Fittingly, Balsamo’s first win in rainbows came with Valcar. A few days after that success in Leuven, she led out Consonni on stage four of the Women’s Tour before reversing roles the next day, but both times they were bested by Dutch powerhouse Lorena Wiebes of DSM. However, on the final stage in Felixstowe, the Valcar leadout was perfect, Consonni the last woman and Balsamo winning. Though they would both race the Track World Championships a few weeks later, it was their final road race together. 

“I cried a lot that last race,” Consonni says. “It was super emotional because we had grown together and maybe this race was the end of the story. We have a different character and sometimes we don’t agree, but I will always remember this race because I know that win in the Women’s Tour in the rainbow jersey was a cherry on the cake, the best thing to end this work.”

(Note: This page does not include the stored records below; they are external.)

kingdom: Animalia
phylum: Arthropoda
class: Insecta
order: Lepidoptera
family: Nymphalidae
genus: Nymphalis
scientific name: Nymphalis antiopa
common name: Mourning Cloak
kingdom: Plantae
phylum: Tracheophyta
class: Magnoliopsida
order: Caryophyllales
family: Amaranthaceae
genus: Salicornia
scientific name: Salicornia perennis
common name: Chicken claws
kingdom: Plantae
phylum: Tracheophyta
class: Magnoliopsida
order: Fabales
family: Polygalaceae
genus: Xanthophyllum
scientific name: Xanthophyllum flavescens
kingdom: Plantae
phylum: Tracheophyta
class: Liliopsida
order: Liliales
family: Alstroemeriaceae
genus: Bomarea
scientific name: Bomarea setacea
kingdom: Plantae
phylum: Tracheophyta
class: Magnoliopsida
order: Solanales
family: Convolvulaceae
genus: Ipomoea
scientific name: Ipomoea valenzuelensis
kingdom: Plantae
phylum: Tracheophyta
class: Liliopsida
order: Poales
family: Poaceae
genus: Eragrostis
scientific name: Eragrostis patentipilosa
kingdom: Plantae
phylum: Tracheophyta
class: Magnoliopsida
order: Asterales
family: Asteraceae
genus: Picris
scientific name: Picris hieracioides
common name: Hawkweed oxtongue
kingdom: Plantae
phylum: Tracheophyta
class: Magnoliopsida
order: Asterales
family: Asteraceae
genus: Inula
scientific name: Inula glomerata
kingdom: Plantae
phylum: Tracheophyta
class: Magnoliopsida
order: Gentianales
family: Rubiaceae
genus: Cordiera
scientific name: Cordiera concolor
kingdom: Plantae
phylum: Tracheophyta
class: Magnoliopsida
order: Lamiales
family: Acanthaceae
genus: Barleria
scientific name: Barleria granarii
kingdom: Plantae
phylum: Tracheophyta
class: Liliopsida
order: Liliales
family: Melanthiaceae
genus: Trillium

The work has not ended for Balsamo, her year in rainbows might now be over, but it was the best of her career to date. Not only did she win her final race with Valcar, she won her first with Trek-Segafredo at Setmana Valenciana in February this year. Since then she has bagged a further eight victories. And there will be more, especially with another Valcar graduate, Ilaria Sanguinetti joining the American squad, boosting Balsamo’s leadout. 

But despite success past, present and future, don’t expect Elisa Balsamo’s place at the top of the sport to go to her head. “She is a very simple person,” asserts her dad. “We try to educate her in a good way, and we say, ‘OK, you are a good cyclist, you are a world champion, but you have to live a normal life. It’s very important for you that you don’t act like a queen.’”

Sage advice for a rider with a solid claim to being cycling royalty.